UTSA research teams needed for DHS projects

By Marianne McBride Lewis
Associate Director of Public Affairs

(March 22, 2006)--The U.S. Department of Homeland Security is looking for a few good teams, 15 to be exact, for the DHS Summer Research Team Program for Minority-Serving Institutions.

Successful teams will receive compensation to work full-time on collaborative research of mutual interest with DHS for 10-12 weeks at one of six DHS centers.

Lead university DHS centers are at the University of Southern California, University of Minnesota, Texas A&M University, University of Maryland, Johns Hopkins University and Drexel University.

UTSA faculty are responsible for identifying up to two qualified students with whom they will work and submit a joint application. If selected, each team will co-author a research proposal during the summer that identifies a potential collaborative research opportunity between the team's institution and the DHS center. The application deadline is March 27. For more information, visit

Jeffrey Kantor, UTSA associate vice president for research, encourages UTSA faculty and student research teams in technology, engineering, mathematics or any science discipline to apply, and says UTSA teams will be very competitive.

"This is a great opportunity for UTSA faculty and students to participate in cutting-edge research alongside some of the best and brightest scientists and engineers in the country," said Kantor. "Besides the obvious career benefits, research teams will learn how to write grant proposals for additional DHS funding -- something that is very valuable for both individual researchers and for the university as a whole."

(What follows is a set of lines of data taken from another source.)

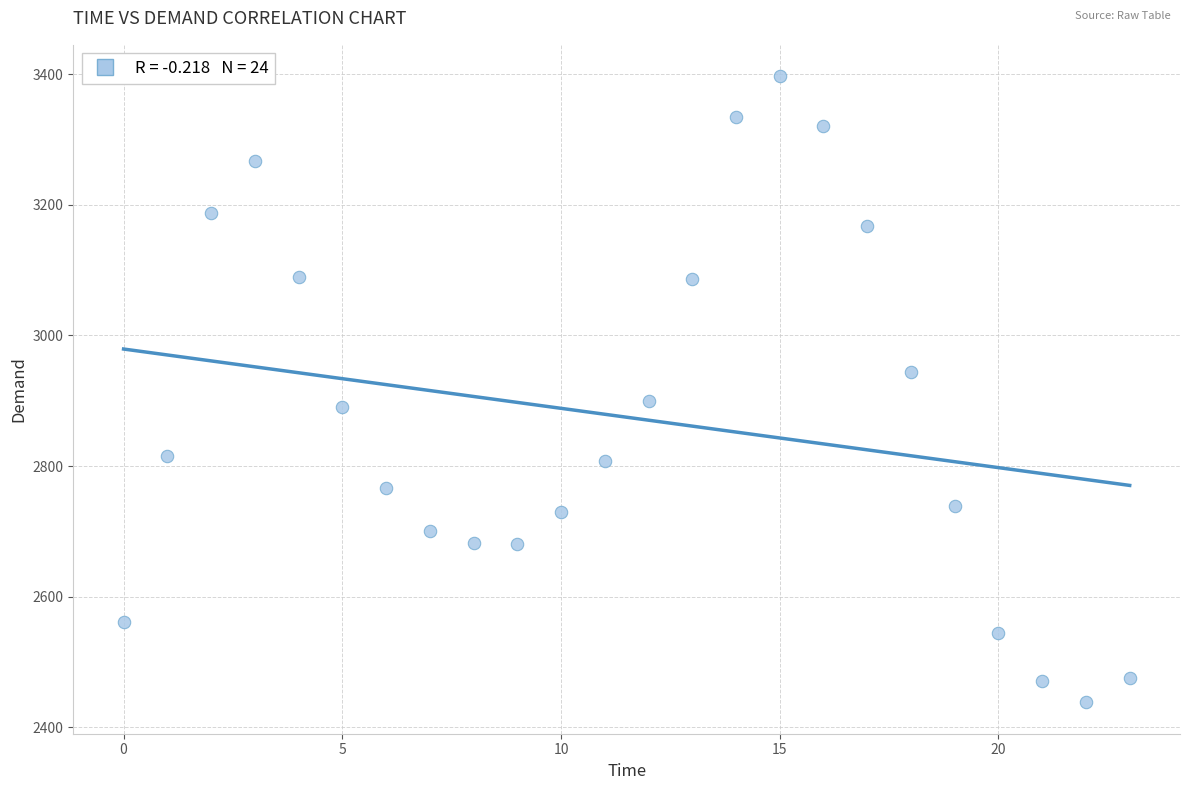

What is the range of Y values (max minus min)?

959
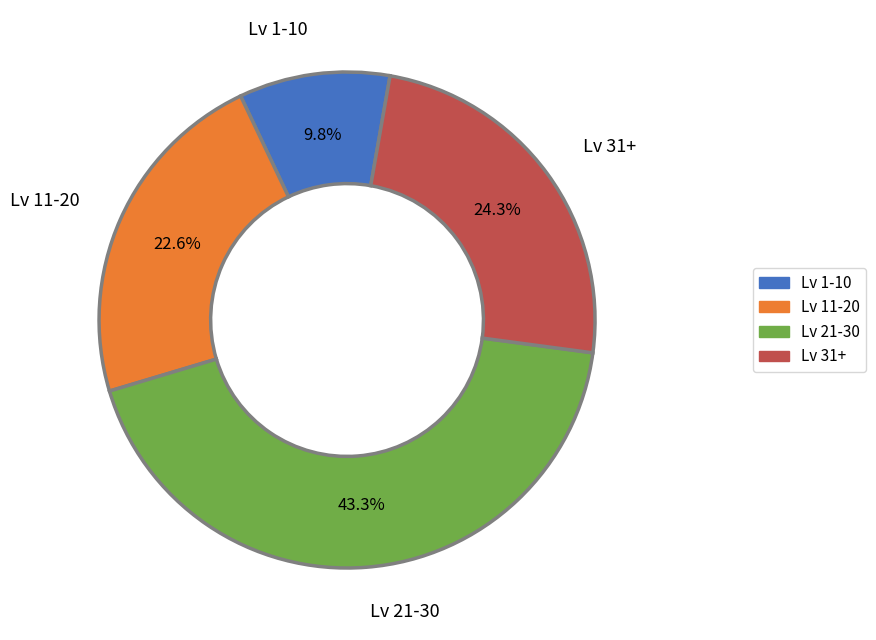

Does Lv 21-30 account for over 50% of the chart?

No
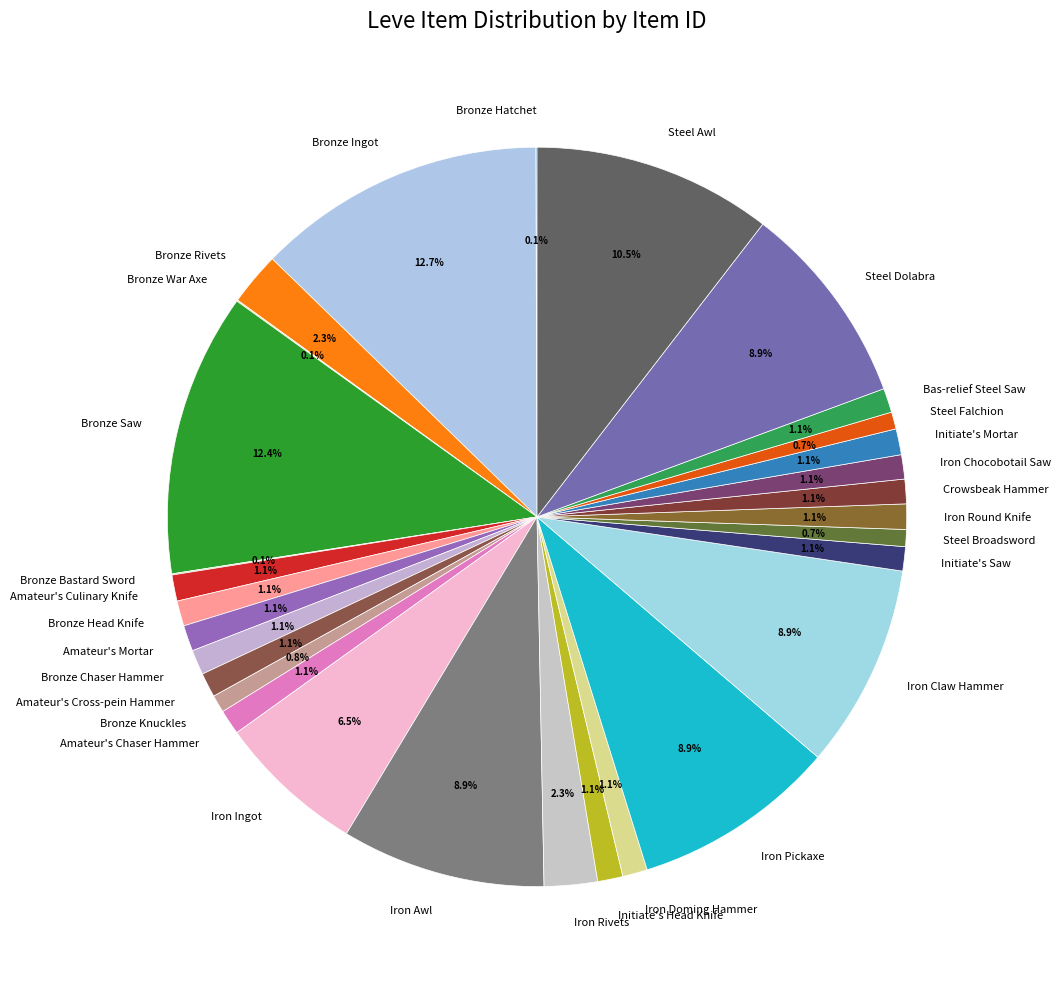

What percentage is the Steel Broadsword slice, to the nearest percent?

1%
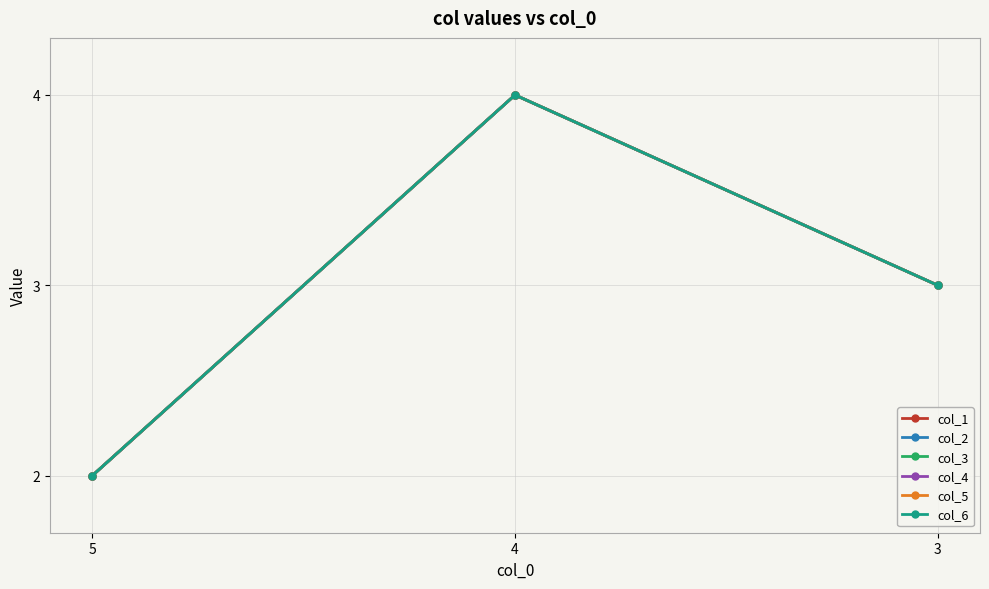

Which series has the widest spread of values?

col_1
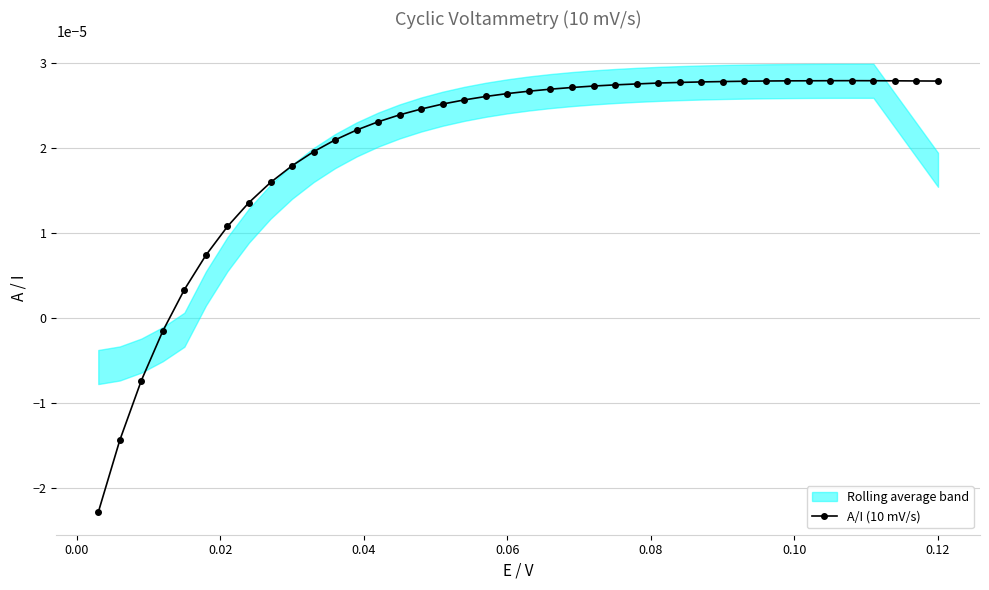

How many data points in A/I (10 mV/s) are above 0?

36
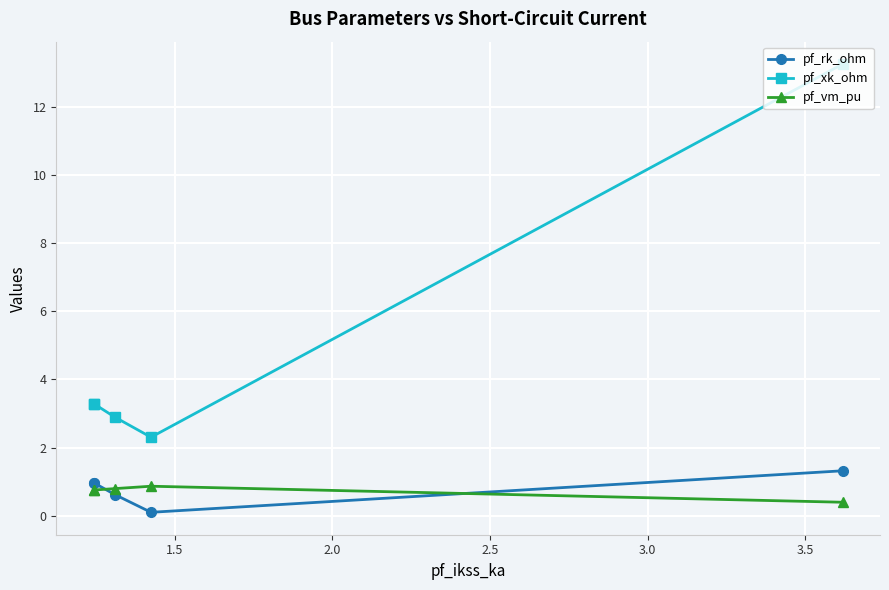

Which series has the largest total across all categories?

pf_xk_ohm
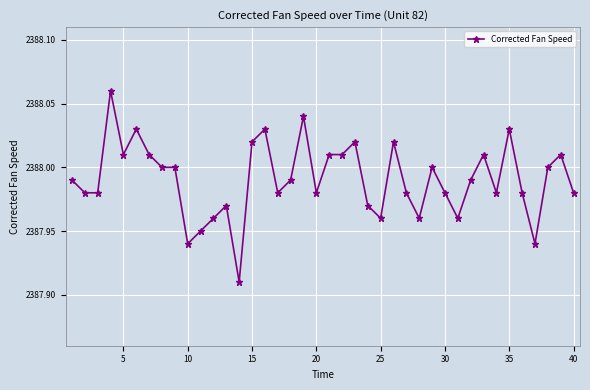

True or false: there are more than 0 points higher than both neighbors.

True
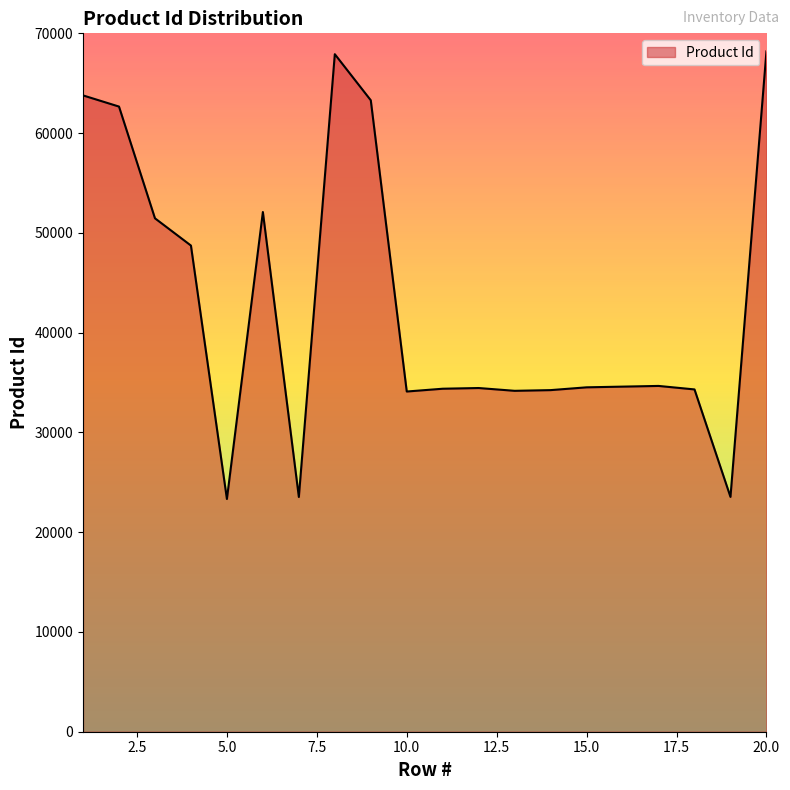

What is the difference between the maximum and minimum values?

44862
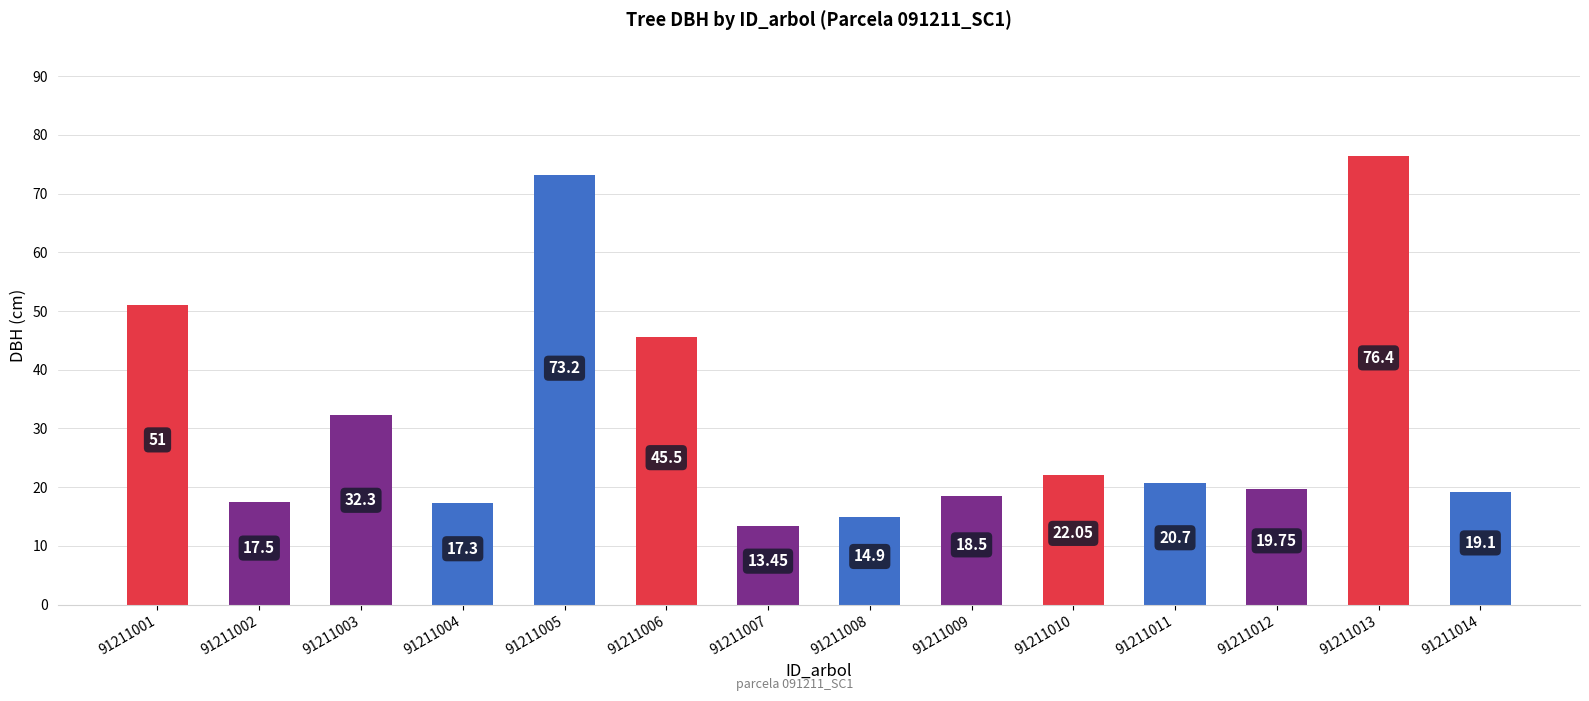

What is the value of the 3rd bar from the left?

32.3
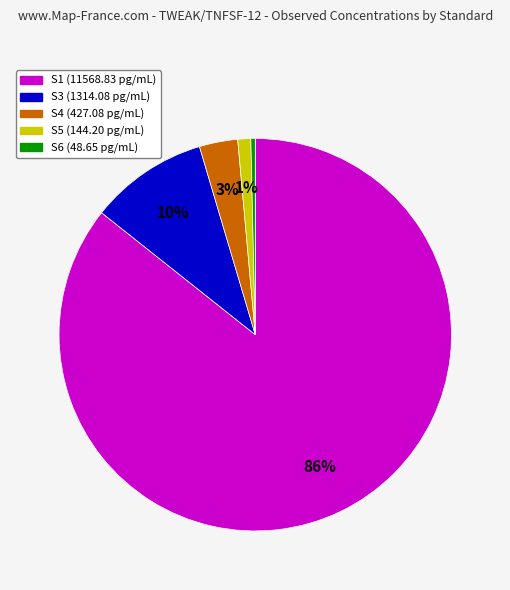

Combined, do S5 and S4 account for over 50%?

No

The intent of the DHS Summer Research Team Program for Minority-Serving Institutions is to provide research opportunities to diverse and highly talented individuals in order to increase and enhance the scientific leadership at minority-serving institutions in research areas that support the mission and goals of DHS.

Additionally, the program is designed to engage early-career faculty, along with undergraduate and graduate students, in research that will provide them opportunities to understand the mission and research needs of DHS and advance research areas of importance to DHS, while strengthening the talent pool of scientists and engineers.